**The task**: Return all of the data exactly as written, without the pictures.

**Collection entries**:
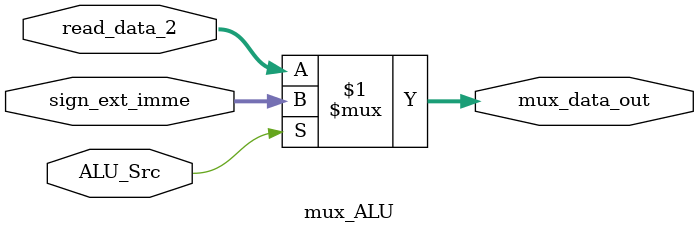
<source format=v>

`timescale 1ns/1ps
module mux_ALU(mux_data_out, read_data_2, sign_ext_imme, ALU_Src);
output [31:0] mux_data_out;
input [31:0] read_data_2, sign_ext_imme;
input ALU_Src;

assign mux_data_out = ALU_Src ? sign_ext_imme : read_data_2;
endmodule

</source>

**Solution to this exercise**:
<source format=v>

`timescale 1ns/1ps
module mux_ALU(mux_data_out, read_data_2, sign_ext_imme, ALU_Src);
output [31:0] mux_data_out;
input [31:0] read_data_2, sign_ext_imme;
input ALU_Src;

assign mux_data_out = ALU_Src ? sign_ext_imme : read_data_2;
endmodule

</source>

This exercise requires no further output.